Extracted records:
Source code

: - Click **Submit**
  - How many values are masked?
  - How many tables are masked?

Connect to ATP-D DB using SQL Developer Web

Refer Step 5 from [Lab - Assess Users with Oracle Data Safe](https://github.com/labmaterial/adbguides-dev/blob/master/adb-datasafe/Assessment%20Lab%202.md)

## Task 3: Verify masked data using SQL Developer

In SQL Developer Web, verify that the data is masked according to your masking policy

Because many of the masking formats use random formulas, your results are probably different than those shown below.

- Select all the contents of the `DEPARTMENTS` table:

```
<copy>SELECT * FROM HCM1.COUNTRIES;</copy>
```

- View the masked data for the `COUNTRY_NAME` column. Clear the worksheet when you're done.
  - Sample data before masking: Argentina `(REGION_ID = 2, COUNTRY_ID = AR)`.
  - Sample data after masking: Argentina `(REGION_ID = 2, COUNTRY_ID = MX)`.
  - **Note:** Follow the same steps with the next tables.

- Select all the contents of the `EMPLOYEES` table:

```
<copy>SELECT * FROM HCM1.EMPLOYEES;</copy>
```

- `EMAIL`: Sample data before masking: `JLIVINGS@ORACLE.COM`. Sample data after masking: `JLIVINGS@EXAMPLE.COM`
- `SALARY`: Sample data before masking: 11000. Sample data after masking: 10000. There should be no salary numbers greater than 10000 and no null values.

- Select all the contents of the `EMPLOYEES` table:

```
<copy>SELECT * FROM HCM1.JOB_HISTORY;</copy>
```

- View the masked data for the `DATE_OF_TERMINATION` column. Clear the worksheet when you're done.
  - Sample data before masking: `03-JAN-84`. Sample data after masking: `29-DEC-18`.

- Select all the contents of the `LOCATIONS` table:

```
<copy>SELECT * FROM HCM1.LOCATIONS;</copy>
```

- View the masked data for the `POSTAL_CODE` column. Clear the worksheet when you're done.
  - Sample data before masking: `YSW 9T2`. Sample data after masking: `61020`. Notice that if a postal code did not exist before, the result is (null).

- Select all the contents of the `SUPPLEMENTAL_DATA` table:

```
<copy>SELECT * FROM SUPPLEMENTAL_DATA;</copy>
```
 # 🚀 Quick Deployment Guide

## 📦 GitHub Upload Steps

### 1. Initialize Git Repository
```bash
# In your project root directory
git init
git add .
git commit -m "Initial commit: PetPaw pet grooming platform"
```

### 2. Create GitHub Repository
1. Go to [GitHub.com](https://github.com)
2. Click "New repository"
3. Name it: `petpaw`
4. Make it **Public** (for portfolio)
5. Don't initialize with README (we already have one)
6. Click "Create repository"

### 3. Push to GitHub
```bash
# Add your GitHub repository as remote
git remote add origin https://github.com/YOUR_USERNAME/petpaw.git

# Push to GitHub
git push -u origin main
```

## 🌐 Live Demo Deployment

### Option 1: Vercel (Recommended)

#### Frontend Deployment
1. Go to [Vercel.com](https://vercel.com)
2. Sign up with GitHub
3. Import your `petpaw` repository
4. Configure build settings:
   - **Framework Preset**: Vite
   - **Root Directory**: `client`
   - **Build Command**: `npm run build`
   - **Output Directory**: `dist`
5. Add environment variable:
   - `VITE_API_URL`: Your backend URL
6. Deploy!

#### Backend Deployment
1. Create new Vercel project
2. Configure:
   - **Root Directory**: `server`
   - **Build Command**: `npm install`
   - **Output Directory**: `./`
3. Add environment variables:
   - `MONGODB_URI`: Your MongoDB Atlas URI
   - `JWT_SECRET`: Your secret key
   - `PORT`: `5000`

## TASK DETAILS:
Show all lines in the entries above where the string "column" appears.

## TASK OUTPUT:
- View the masked data for the `COUNTRY_NAME` column. Clear the worksheet when you're done.
- View the masked data for the `DATE_OF_TERMINATION` column. Clear the worksheet when you're done.
- View the masked data for the `POSTAL_CODE` column. Clear the worksheet when you're done.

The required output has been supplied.